**Task prompt:** Scan the entries below for the word "Testis". Copy out every line in which it occurs.

--------------------------------

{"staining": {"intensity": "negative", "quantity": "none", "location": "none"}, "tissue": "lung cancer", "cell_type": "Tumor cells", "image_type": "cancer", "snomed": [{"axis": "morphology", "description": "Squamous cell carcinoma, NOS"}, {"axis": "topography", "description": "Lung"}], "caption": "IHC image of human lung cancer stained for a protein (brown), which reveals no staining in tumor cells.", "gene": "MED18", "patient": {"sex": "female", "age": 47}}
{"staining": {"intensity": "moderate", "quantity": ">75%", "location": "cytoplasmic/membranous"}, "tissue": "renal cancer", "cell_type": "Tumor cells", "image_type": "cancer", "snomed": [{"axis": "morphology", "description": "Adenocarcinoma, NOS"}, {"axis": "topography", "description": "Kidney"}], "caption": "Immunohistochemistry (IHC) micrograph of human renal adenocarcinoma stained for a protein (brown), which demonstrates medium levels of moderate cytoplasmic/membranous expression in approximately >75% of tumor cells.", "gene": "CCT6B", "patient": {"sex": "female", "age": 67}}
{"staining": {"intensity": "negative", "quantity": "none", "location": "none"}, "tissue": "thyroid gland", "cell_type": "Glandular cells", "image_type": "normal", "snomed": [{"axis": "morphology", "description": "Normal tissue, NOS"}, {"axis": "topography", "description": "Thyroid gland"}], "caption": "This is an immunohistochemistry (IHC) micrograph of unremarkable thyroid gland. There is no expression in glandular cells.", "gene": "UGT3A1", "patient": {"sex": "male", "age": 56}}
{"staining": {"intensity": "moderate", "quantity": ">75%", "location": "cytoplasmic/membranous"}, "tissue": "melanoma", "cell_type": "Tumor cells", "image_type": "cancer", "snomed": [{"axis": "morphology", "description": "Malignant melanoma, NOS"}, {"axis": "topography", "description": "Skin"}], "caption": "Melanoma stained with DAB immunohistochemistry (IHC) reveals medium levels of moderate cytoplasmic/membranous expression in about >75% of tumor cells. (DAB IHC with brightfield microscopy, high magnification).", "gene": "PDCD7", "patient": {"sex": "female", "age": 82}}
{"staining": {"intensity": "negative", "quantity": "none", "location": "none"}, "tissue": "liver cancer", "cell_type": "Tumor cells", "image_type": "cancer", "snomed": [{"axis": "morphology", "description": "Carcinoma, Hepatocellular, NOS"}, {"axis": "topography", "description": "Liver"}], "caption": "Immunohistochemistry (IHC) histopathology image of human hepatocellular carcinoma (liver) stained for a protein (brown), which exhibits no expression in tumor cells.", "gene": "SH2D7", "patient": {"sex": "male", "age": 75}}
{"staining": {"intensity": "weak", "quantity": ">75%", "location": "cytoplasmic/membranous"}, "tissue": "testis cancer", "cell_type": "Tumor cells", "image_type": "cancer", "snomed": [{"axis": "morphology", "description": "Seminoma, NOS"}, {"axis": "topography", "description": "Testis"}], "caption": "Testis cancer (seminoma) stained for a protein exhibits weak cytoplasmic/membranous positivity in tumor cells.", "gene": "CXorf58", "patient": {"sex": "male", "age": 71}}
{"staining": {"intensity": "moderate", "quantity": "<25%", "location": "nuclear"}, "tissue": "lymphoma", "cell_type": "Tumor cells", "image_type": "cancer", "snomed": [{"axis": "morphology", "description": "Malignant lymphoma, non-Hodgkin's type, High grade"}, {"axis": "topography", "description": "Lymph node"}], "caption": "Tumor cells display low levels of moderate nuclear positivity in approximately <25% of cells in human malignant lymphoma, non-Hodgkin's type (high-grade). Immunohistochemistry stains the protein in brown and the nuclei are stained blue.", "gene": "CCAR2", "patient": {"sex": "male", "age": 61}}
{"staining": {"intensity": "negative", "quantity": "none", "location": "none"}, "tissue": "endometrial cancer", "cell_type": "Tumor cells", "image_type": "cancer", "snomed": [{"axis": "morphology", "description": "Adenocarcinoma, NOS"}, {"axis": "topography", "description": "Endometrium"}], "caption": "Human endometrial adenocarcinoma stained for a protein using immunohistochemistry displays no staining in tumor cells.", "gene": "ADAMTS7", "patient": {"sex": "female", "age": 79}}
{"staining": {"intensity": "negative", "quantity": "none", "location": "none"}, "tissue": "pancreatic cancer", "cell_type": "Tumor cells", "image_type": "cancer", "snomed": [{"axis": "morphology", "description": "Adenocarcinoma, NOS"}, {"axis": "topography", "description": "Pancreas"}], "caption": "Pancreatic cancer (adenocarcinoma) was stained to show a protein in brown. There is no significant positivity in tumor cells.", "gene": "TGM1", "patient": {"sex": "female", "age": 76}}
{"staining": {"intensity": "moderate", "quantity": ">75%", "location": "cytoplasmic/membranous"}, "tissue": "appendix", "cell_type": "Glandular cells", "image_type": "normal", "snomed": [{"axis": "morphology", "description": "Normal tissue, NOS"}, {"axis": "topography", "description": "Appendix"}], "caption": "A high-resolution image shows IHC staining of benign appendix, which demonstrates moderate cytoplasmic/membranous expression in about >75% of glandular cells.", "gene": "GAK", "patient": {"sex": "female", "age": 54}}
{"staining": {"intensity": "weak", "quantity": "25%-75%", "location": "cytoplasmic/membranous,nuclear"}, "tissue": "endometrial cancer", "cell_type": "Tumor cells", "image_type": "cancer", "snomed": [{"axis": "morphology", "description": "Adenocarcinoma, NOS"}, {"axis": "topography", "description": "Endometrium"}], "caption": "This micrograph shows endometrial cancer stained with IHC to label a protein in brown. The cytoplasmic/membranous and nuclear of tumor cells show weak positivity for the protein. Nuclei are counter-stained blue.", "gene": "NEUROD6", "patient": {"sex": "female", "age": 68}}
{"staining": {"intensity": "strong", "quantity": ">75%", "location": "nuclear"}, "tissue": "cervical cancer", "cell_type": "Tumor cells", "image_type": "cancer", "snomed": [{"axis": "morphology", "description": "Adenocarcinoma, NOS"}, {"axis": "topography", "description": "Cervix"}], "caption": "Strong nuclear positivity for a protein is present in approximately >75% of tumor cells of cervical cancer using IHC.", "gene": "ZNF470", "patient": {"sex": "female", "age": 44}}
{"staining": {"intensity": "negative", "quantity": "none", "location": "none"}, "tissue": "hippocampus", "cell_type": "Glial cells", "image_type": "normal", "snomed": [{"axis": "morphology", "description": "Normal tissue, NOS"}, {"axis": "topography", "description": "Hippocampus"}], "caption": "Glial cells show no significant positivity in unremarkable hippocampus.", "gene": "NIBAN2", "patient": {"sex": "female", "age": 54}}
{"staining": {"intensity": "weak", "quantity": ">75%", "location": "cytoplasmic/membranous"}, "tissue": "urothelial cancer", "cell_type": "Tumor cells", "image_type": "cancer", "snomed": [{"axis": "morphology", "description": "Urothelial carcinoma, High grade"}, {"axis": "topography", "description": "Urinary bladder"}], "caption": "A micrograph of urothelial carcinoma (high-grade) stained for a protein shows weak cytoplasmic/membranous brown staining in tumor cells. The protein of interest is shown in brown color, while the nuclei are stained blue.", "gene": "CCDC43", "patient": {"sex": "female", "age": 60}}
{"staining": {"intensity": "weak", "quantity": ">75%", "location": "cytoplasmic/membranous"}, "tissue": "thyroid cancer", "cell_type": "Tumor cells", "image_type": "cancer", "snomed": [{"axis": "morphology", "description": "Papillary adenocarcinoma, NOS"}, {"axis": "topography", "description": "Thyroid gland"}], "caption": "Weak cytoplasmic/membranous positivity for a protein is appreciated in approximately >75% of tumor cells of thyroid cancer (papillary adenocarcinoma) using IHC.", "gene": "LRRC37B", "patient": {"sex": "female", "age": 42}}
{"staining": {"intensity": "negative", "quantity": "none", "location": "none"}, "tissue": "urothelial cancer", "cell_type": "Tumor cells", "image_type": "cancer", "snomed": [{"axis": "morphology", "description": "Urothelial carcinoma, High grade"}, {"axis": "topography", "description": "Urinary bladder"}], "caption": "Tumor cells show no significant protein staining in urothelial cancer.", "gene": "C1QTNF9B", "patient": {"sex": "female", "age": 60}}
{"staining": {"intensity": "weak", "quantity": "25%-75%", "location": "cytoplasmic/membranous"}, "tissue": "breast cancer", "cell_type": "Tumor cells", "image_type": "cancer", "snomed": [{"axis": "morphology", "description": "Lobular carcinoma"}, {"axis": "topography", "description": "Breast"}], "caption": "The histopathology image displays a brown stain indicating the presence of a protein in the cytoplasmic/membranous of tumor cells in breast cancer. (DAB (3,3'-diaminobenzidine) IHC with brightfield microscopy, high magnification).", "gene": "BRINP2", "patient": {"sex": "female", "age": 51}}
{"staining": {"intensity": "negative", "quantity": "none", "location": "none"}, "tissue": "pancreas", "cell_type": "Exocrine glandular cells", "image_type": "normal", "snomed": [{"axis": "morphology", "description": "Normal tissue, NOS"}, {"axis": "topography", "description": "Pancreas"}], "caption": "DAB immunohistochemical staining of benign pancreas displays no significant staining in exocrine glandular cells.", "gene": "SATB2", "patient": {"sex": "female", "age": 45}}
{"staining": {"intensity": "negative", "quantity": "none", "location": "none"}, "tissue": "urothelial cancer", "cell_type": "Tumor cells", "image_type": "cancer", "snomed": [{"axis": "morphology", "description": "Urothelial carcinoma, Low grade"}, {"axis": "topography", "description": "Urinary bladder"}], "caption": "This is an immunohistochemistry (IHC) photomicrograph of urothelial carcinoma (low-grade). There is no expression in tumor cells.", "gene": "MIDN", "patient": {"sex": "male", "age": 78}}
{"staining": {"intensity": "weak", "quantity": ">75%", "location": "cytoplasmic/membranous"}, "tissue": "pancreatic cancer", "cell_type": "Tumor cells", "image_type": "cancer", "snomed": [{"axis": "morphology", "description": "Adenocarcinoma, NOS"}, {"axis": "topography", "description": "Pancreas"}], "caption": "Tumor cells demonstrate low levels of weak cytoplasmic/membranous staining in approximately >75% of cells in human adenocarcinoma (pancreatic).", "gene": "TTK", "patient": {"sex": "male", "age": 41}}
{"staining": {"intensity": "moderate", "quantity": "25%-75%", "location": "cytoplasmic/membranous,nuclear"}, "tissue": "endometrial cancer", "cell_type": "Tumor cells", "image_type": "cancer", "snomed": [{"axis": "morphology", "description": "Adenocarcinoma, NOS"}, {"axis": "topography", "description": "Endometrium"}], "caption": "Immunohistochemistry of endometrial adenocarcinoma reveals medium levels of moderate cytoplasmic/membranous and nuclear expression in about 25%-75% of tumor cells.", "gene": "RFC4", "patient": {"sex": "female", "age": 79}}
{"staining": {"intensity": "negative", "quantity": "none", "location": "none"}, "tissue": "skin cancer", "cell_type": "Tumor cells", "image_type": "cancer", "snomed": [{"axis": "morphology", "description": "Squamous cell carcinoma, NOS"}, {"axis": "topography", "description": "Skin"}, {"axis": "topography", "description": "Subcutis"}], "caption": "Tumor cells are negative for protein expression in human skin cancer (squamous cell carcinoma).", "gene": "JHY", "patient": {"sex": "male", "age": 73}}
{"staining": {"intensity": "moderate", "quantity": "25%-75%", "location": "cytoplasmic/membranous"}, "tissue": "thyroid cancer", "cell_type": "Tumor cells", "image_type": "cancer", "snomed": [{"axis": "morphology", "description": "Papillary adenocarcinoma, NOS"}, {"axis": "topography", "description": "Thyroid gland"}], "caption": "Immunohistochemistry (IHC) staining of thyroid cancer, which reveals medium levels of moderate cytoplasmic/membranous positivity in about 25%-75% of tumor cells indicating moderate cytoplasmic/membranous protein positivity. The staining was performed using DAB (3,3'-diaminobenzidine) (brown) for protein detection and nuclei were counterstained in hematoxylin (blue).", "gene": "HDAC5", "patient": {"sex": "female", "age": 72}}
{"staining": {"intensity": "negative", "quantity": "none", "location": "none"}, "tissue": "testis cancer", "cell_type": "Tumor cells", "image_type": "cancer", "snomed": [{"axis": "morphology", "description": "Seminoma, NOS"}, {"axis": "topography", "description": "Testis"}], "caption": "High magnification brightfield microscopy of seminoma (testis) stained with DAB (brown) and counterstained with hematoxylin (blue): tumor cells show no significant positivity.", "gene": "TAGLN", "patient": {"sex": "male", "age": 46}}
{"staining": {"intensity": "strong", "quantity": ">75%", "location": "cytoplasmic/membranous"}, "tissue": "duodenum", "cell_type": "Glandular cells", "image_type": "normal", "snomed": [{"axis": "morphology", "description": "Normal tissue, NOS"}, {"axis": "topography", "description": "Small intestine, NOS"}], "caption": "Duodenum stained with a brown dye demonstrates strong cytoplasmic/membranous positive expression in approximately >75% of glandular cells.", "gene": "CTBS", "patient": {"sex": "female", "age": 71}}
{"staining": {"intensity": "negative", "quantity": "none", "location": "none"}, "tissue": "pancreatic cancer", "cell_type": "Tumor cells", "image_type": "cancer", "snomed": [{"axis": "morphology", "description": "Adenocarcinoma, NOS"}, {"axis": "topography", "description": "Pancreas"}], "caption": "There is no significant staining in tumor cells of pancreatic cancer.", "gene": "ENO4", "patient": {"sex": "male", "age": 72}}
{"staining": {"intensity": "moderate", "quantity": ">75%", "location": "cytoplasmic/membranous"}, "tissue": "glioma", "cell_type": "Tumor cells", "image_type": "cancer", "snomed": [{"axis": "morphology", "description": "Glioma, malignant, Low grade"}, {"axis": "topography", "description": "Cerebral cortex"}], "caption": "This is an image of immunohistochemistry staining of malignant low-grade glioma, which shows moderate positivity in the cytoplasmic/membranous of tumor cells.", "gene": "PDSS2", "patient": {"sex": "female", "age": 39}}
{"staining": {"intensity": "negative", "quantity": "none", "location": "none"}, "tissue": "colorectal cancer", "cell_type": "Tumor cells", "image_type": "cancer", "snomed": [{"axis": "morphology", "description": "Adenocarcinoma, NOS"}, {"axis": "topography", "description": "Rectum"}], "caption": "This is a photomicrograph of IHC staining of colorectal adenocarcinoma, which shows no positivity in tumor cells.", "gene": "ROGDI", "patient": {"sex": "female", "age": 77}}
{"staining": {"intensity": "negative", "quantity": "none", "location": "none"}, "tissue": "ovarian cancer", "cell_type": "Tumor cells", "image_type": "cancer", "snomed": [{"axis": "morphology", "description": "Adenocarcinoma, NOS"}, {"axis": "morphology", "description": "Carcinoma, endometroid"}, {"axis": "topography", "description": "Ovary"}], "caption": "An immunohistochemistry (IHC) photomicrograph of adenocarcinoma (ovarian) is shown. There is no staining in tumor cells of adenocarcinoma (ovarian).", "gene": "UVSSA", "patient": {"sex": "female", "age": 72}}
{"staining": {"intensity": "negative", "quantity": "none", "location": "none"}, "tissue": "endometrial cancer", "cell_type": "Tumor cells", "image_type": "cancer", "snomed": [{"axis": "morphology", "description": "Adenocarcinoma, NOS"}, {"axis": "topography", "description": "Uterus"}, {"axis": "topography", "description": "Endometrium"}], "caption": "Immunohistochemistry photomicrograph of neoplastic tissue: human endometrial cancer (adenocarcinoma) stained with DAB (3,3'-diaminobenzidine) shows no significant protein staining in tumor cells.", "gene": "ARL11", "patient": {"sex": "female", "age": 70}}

--------------------------------

**Worked solution:**
{"staining": {"intensity": "weak", "quantity": ">75%", "location": "cytoplasmic/membranous"}, "tissue": "testis cancer", "cell_type": "Tumor cells", "image_type": "cancer", "snomed": [{"axis": "morphology", "description": "Seminoma, NOS"}, {"axis": "topography", "description": "Testis"}], "caption": "Testis cancer (seminoma) stained for a protein exhibits weak cytoplasmic/membranous positivity in tumor cells.", "gene": "CXorf58", "patient": {"sex": "male", "age": 71}}
{"staining": {"intensity": "negative", "quantity": "none", "location": "none"}, "tissue": "testis cancer", "cell_type": "Tumor cells", "image_type": "cancer", "snomed": [{"axis": "morphology", "description": "Seminoma, NOS"}, {"axis": "topography", "description": "Testis"}], "caption": "High magnification brightfield microscopy of seminoma (testis) stained with DAB (brown) and counterstained with hematoxylin (blue): tumor cells show no significant positivity.", "gene": "TAGLN", "patient": {"sex": "male", "age": 46}}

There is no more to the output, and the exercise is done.